MATERIAL PROVIDED.
== Segment start ==

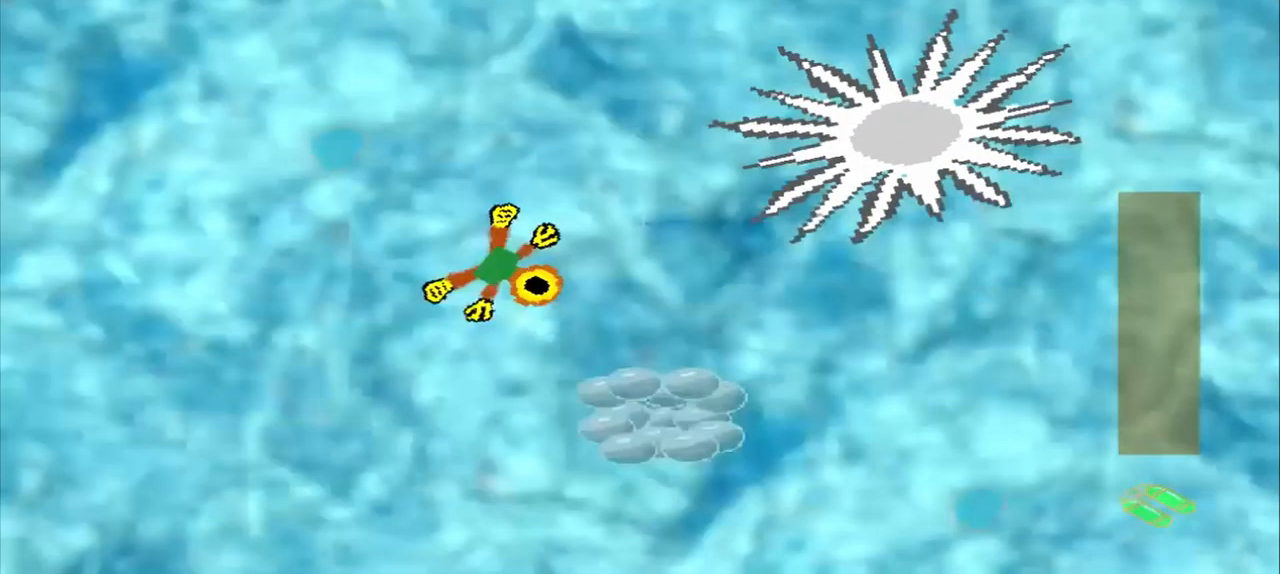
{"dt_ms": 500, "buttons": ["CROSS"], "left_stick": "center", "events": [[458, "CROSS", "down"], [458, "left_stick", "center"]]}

== Segment end ==
== Segment start ==

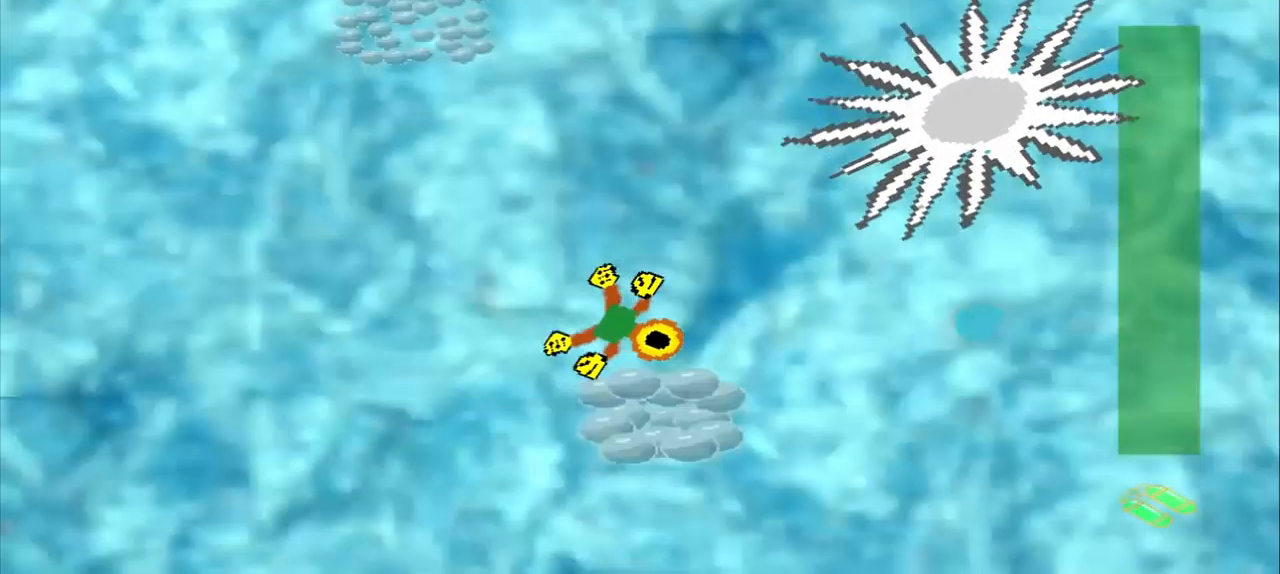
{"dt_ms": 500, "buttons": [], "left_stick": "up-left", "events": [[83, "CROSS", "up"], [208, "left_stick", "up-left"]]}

== Segment end ==
== Segment start ==

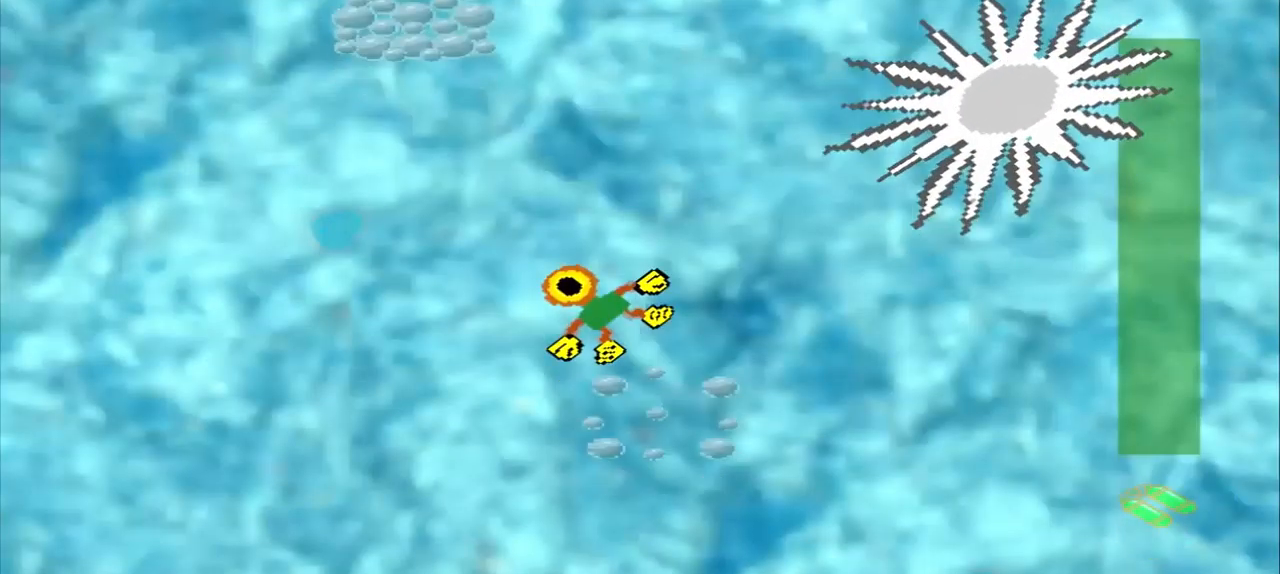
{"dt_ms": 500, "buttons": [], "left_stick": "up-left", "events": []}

== Segment end ==

YOUR INSTRUCTIONS.
The expected answer is a copy of every line in the entries that holds the word "CROSS".

SOLUTION FOR THIS EXERCISE.
{"dt_ms": 500, "buttons": ["CROSS"], "left_stick": "center", "events": [[458, "CROSS", "down"], [458, "left_stick", "center"]]}
{"dt_ms": 500, "buttons": [], "left_stick": "up-left", "events": [[83, "CROSS", "up"], [208, "left_stick", "up-left"]]}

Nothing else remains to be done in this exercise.